Uli Burger wird erster Polowart im DRCN. Die Boote der „Mobilen Einheit“ werden vom BKV erworben.

Willi Rogler, dem langjährigen Präsidenten des Bayerischen Kanu-Verbands, wird von Staatsminister Siegfried Schneider das Bundesverdienstkreuz verliehen.

Willi Rogler (l.) wird vom Staatsminster Siegfried Schneider das Bundesverdienstkreuz verliehen

2009 Sechzehn Jahre war Willi Rogler Präsident des Bayerischen Kanu-Verbands und wird bei seinem Abschied zum Ehrenpräsident ernannt.

Dreizehn Meistertitel erzielen die Regattafahrer bei den Bayerischen Meisterschaften in Langenprozelten.

 

2010 Das fünfhundertste Vereinsmitglied wird beim Familienfest durch Rüdiger Graf willkommen geheißen. Das Landauer Eduard-Spranger- Gymnasium gastiert zum letzten Kanulager in Neuburg.

14 Goldmedaillen erkämpfen die Rennsportler bei der BM in Neuburg.
Höhepunkt ist der zweite Platz von Carola Schmidt bei den Deutschen Meisterschaften in Köln im Kanumehrkampf der Schülerinnen A.

 

2011 Das Vereinsheim wird aufwändig saniert und zukünftig als öffentliche Gaststätte betrieben.

Erich Pasch, dreifacher Vizeweltmeister, neunzehnfacher Deutscher Meister, Olympiateilnehmer 1972 in München und 1976 in Montreal, der seit Jahren als Trainer das Pfingstlager in Levico unterstützt, wird Vereinsmitglied.

In Neuburg/Joshofen wird erstmals eine offene Bayerische Kanu-Polo Meisterschaft ausgetragen.

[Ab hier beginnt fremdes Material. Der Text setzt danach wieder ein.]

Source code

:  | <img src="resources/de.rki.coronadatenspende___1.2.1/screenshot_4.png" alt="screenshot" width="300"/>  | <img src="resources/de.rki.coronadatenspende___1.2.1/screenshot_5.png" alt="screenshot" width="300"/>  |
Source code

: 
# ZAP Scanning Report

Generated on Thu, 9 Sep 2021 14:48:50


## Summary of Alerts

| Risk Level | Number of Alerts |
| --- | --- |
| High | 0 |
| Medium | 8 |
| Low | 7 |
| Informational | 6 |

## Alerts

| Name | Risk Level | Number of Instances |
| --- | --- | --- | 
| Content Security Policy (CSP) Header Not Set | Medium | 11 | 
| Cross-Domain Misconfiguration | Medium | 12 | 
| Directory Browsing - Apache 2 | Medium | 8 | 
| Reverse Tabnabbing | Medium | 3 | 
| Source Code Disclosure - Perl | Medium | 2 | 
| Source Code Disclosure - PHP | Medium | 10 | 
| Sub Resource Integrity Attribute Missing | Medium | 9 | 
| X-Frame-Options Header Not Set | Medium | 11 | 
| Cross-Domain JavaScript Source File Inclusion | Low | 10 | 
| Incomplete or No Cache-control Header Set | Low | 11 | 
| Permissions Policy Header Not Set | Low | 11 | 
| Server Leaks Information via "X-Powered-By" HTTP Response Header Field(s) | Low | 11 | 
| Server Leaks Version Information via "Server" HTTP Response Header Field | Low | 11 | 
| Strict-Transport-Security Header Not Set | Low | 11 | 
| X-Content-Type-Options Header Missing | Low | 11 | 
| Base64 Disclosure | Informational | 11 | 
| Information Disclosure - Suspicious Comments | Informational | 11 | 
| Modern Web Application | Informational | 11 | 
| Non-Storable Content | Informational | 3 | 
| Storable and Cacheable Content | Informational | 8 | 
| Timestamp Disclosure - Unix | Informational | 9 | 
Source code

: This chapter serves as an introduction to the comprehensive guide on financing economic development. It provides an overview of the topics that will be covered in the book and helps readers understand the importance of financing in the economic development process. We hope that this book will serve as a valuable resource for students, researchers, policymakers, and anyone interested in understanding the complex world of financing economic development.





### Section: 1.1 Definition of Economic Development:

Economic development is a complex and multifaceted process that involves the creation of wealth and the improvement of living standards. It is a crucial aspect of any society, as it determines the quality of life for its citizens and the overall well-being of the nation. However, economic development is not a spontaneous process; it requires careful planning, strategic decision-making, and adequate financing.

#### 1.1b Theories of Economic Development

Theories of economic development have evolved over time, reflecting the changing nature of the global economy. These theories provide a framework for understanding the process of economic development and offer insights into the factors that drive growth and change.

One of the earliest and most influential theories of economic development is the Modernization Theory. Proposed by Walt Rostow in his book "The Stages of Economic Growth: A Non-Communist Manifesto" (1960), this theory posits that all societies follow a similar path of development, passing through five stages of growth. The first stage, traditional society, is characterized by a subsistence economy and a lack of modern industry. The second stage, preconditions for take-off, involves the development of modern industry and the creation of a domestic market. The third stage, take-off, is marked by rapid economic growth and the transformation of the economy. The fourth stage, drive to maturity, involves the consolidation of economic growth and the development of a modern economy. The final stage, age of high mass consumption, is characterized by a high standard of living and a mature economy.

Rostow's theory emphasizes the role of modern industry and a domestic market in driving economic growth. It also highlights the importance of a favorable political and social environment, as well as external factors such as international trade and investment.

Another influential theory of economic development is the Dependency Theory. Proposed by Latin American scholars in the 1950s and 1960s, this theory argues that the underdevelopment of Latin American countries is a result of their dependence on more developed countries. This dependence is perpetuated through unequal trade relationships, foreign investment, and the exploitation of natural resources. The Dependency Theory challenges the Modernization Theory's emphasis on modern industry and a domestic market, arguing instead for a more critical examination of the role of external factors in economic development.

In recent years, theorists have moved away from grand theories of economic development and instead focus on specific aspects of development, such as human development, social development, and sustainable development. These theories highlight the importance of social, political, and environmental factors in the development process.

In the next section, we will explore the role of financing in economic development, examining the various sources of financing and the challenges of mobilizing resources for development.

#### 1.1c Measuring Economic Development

Sportlich gesehen ist es eines der erfolgreichsten Jahre in der Vereinsgeschichte. Bei den Bayerischen Meisterschaften in Coburg stehen in 20 Wettbewerben Neuburger Fahrer auf dem obersten Podest. 
Die Deutschen Meisterschaften in München werden zum sportlichen Höhepunkt. Carola Schmidt siegt im K1 über 2000 m bei den Schülerinnen A und gewinnt die Bronzemedaille im K1 über 1000 m.

 

Carola Schmidt (Bildmitte) freut sich über die Goldmedaille

 

2012 Die Mitgliederversammlung beschließt die Aufstockung des Bootshauses.

Mit 18 Titeln verpasst die Mannschaft das Spitzenresultat des Vorjahres bei den Bayerischen Meisterschaften nur knapp.
Bei den Süddeutschen Meisterschaften in Mannheim/Sandhofen glänzen die Neuburger Athleten mit fünf Goldmedaillen.

 

2013 Die Aufstockung des Boothauses wird in Angriff genommen.

Das sportliche Sensationsjahr in der Vereinsgeschichte: Carola Schmidt gewinnt im Kanu-Marathon in Kassel den Deutschen Meistertitel im K1.
Mit 29 Siegen kehrt die Regattamannschaft von den Bayerischen Meisterschaften zurück.
Bei den Süddeutschen Meisterschaften werden vier Titel erkämpft.
Der sportliche Höhepunkt sind die Deutschen Meisterschaften in Köln. Carola Schmidt und Sarah Winter gewinnen im K1 und K2 alle fünf Goldmedaillen ihrer Altersklasse. Schmidt siegt im K1 über 500 und 5000 Meter und im K2 über 500 Meter, im K1 über 200 Meter wird sie Vizemeisterin. Winter holt sich Gold im K1 über 200 Meter und im K2 über 500 und 5000 Meter.